Boa parte destas recordações estão sendo escritas em dois livros de memórias que Silva ainda não concluiu, apesar de dedicar todas as manhãs de domingo dos últimos quatro anos ao projeto. Tudo começou aos 19 anos. Secundarista do Colégio Rui Barbosa, Silva foi o escolhido do professor de filosofia e incentivador do teatro estudantil, Arnaldo Setti, para escrever e atuar na primeira de uma série ainda inacabada de peças com o espírito do CAT.
Não tive contato com os primeiros grupos de amadores da década de 30, porque ainda não vivia na cidade. Me inspirei em espetáculos circenses, que naquela época sempre incluíam Jacarezinho nas turnês. Também tinha grupos mambembes e os teatros de revista que a gente ouvia pelo rádio, conta o tipógrafo.
Deste mix de influências, surgiu Maravilhas de um sonho, uma revista musical que percorria no palco céu, terra e inferno, sob a visão cristã de uma sociedade que carregava uma acentuada presença católica. Com sucesso, a peça percorreu cidades da região. Já consolidado, o sonho do jovem Silva, que tinha montado sua pequena gráfica, foi ganhando possibilidades reais de se concretizar.
Foi criada então uma companhia, com ambições de ter um espaço próprio. Na época, as peças do teatro amador de Jacarezinho eram encenadas no Cine Éden e no palco do Colégio Cristo Rei.
Foi neste momento que descobrimos a importância da tradição cultural da cidade, que tinha muita gente de cabeça aberta, o que na época não era muito comum. Eles gostaram da idéia de ter alguém fazendo teatro na cidade, destaca o tipógrafo.

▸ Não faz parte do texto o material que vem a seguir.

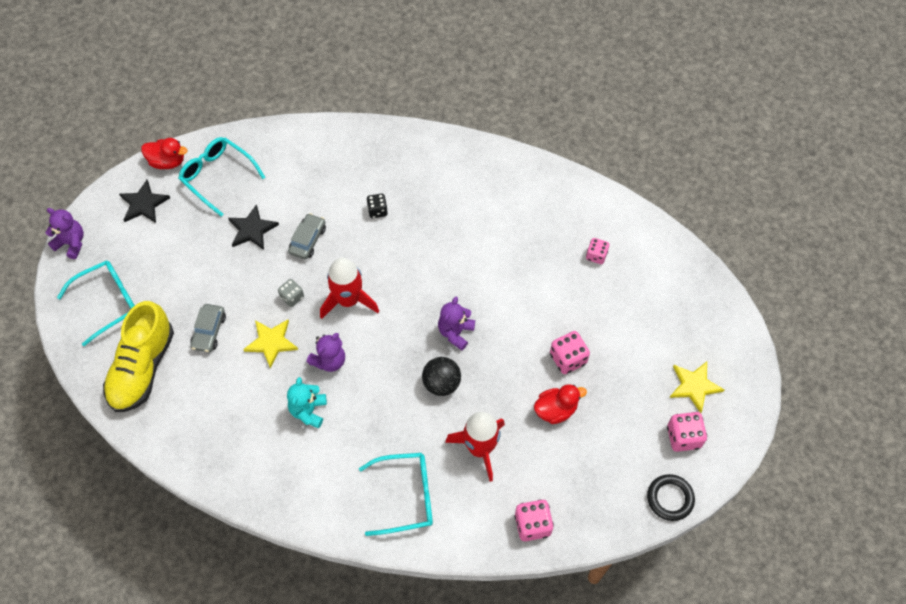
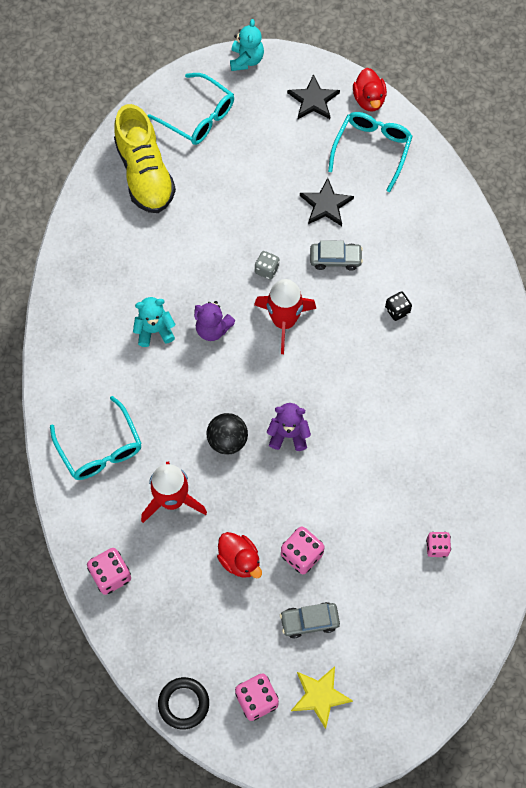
camera: 70 degrees right, 5 degrees up
(71, 243) = (246, 60): purple teddy bear -> turquoise teddy bear
(142, 368) = (145, 174): yellow shoe -> yellow shoe turned 105 degrees counterclockwise
(209, 331) = (202, 213): grey car -> grey car (309, 621)
(271, 342) = (212, 270): yellow star -> none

O CAT foi criado oficialmente em 1º de julho de 1955. A partir da formalização da entidade, os jovens passaram a levantar fundos para a compra de um terreno. Para começar a campanha, venderam mil tijolinhos com o logotipo do grupo.
Todo mundo ajudou, desde empresários até vendedores ambulantes, lembra. A procura de um local apropriado foi longa. O terreno escolhido foi próximo da prefeitura, onde hoje está erguido o prédio. Como todos os lotes disponíveis na cidade, o local pertencia à diocese, mas já havia sido aforado para os maçons.

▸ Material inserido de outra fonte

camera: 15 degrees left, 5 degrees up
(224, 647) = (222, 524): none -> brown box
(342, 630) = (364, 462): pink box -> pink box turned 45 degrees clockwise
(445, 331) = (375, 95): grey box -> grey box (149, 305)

Em 1960, em um grande evento religioso, o bispo Geraldo da Proença Sigaud, um dos entusiastas com a crescente atividade teatral, encomendou aos jovens do CAT uma encenação de um épico sacro. O espetáculo era grandioso. Entre atores e figurantes, trabalhavam 90 pessoas. Foi montada na frente da catedral e assistida por 4 mil pessoas, recorda Silva.

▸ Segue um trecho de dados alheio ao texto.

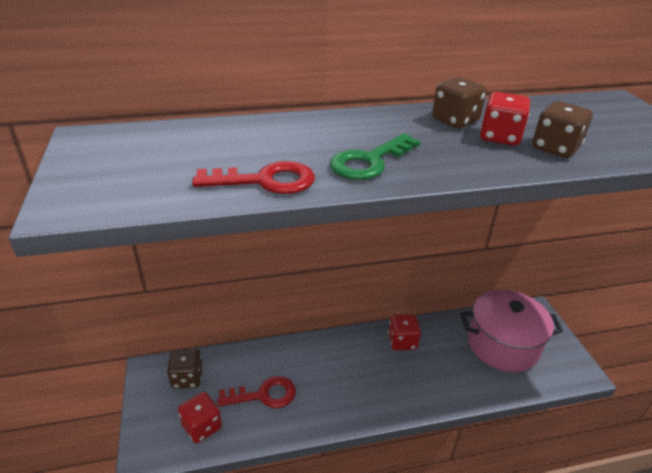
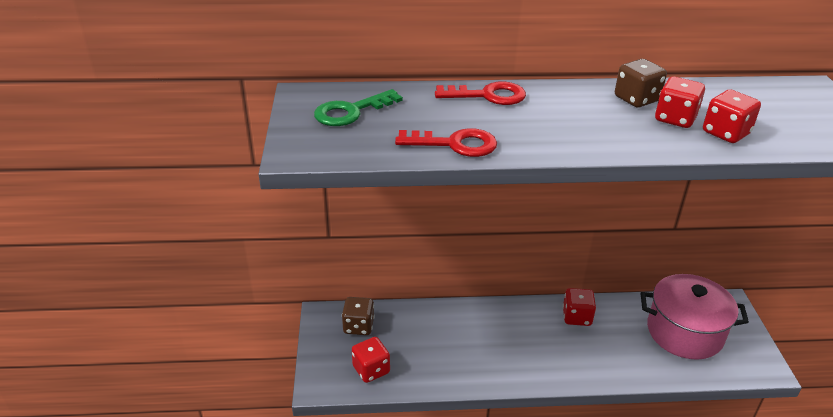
camera: 10 degrees right, 0 degrees up
(264, 395) = (432, 349): red key -> red key (488, 95)
(369, 162) = (547, 134): green key -> green key (350, 112)
(555, 148) = (725, 133): brown dice -> red dice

O evento fez tanto sucesso que o bispo, agradecido, doou o terreno, desde que no local realmente fosse erguido um teatro. Os maçons foram ressarcidos com o dinheiro da campanha do CAT, que incluía, além do lucro do Baile do Texas, a receita de um livro-ouro.
A partir daí foram analisadas várias plantas arquitetônicas, cada vez mais ousadas, já que ano a ano, o montante de dinheiro reservado à obra crescia. Quando o teatro foi finalmente concluído, a cidade vivia uma era de estagnação econômica e sem ter a mesma importância estadual. Hoje a juventude está muito ligada à televisão. É difícil viver aquele ambiente novamente, diz o tipógrafo.
O teatro mantém programação esporádica e o grupo ainda promove algumas peças. Também abriga os tradicionais Concurso de Trovas, Concurso de Contos e o Salão de Artes Plásticas, o mais antigo do interior do Estado. Silva ainda é um dos 42 associados (a maioria é formada por estudantes e ex-estudantes universitários) e participa do conselho deliberativo. Ele renovou seus sonhos, que agora não são mais autosuficientes. Neles estão uma escola de teatro para crianças, um curso superior de Artes Cênicas e a criação de um parque temático country. Me chamam de louco e teimoso. Mas, na minha idade, já não ligo mais, diz Silva, que prefere ser classificado como visionário. (L.F.M.)